Electricity consumers oppose tariff increment by Ikeja Electric

Power Electricity Workers

Electricity consumers on Monday opposed the planned tariff increment by Ikeja Electric (IE), demanding that 90 percent of customers should be metered before any upward review of the tariff.

The customers also slammed the Nigerian Electricity Regulatory Commission (NERC) for failing to protect the interest of Nigerians who are still subjected to exploitative estimated bills by the electricity Distribution Companies (Discos).

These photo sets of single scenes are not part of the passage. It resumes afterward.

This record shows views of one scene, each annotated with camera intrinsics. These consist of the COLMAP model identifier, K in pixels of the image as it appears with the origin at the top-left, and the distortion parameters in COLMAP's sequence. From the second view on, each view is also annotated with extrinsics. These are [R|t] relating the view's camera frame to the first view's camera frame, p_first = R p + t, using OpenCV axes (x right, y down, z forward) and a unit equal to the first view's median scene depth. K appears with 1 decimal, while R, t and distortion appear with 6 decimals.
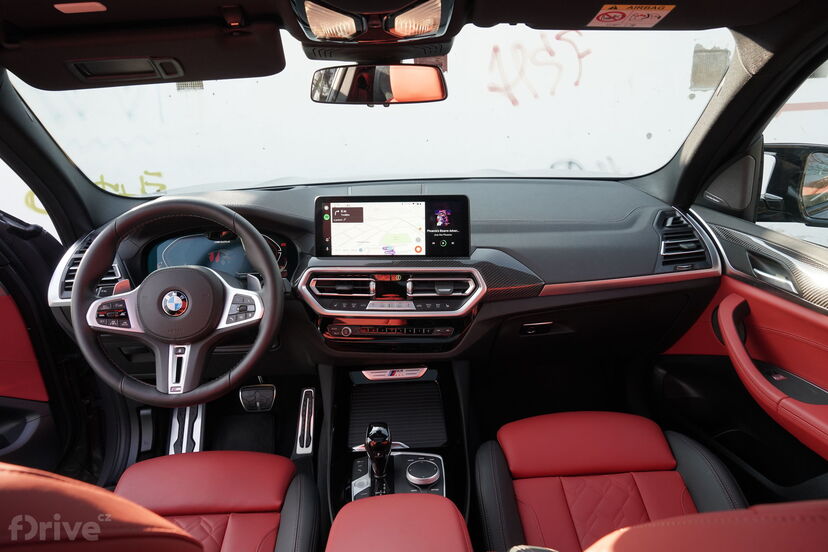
lens RADIAL K [[548.3, 0, 410.3], [0, 548.3, 281.5], [0, 0, 1]] dist [-0.024589, 0.004091]
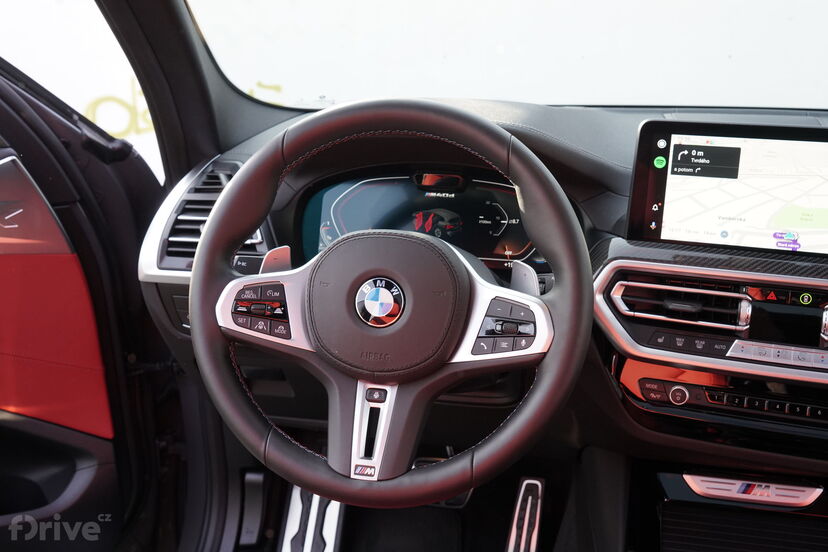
lens RADIAL K [[891.5, 0, 418.2], [0, 891.5, 284.1], [0, 0, 1]] dist [-0.002465, 0.000000]
pose [[0.965979, 0.107663, -0.235145, -0.164994], [-0.108370, 0.994061, 0.009955, 0.008970], [0.234820, 0.015866, 0.971909, 0.161679]]
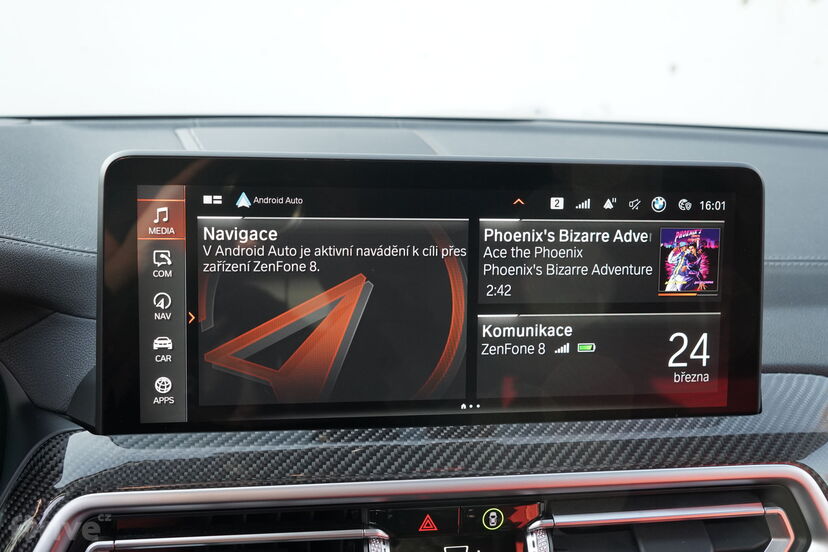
lens RADIAL K [[918.1, 0, 417.7], [0, 918.1, 267.7], [0, 0, 1]] dist [0.029605, 0.000000]
pose [[0.969203, 0.002601, 0.246250, -0.147291], [0.009355, 0.998834, -0.047371, -0.093512], [-0.246086, 0.048215, 0.968048, 0.638404]]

The News Agency of Nigeria (NAN) reports that they made their views known at the Extraordinary Tariff Review Stakeholders Consultation organised by IE in Ikeja

The 50 per cent tariff increase, which is expected to begin from April 1, will raise the average tariff from the current level of N27.30 per kilowatt to N40.95 per kilowatt.

Speaking at the forum, Mr Sural Fadairo, National President, Energy Consumer Rights and Responsibilities Initiative, said IE should give priority to metering of all customers under its network instead of asking for a tariff review.

Fadairo said the Discos were not following NERC regulations in issuing their estimated bills, urging the regulatory agency to be alive to its responsibility.

Similarly, Mr Ayodele Olawoye, Chairman, Joint Action Committee, Electricity Distribution Companies Customer Rights, said the increment would only inflict more pains on Nigerians.

“We are going to resist this increment and we will go to court. 90 per cent of customers must be issued pre-paid meters before any talk of tariff increment,” he said.

On his part, Mr Adeola Samuel-Ilori, National Coordinator, All Electricity Consumers Protection Forum, said the increment was uncalled for based on various factors.

He said: “Firstly, it is not yet five years since the last Multi Year Tariff Order (MYTO) was implemented, which was in February 2016.

“Secondly, many consumers still buy transformers and line materials which are supposed to be purchased by the Distribution Companies (DisCos).

“The third ground is efficiency. Going by Section 76 (I) (2) of the Electric Power Sector Reform Act 2005, the law says each licensee must have solved the issue of efficiency and this has not been done.”

However, Mr Anthony Youdeowei, Chief Executive Officer, IE, said the consultation forum was one of the requirements by NERC before tariff review, noting that the proposed increment was aimed at achieving a cost reflective tariff.

Youdeowei explained that the tariff increment was not only for the Discos but for the electricity industry and for better service delivery by various levels of the value chain.

He said according to the proposed new tariff of N40. 95 per kilowatt, the disco will get 39 per cent, the Generation Company will get 49 per cent while the Transmission Company gets the remaining 12 per cent.

Youdeowei said the increment was justified because the last Multi Year Tariff Order (MYTO) was implemented in 2016 when the exchange rate was N198. 97 to a dollar which has moved up to N309. 97.

He said that inflation rate which was 8.8 per cent in 2016 had also gone up to 11.3 per cent, stressing that most of the equipment used for power distribution and maintenance were bought abroad.

On the Performance Improvement Plan of the company, he said IE was committed to metering all its customers by 2022 and reducing Aggregate Technical, Commercial and Collection (ATC&C) losses to 8.8 per cent by 2024.

Youdeowei said the company would invest in strategic areas that would guarantee reliable network, quality voltage, energy accounting, improve maintenance turn around time and enhance customer service experience.

Also, NERC Chairman, Prof. James Momoh, said engagement of customers was very critical before any tariff review, stressing that it was an opportunity for stakeholders to ask the Disco what it was willing to do for them.

Momoh, represented by Mr Friday Sule, Zonal Officer, North Central, NERC, said NERC would continue to ensure that all stakeholders adhere to the regulations guiding the operations in the power sector.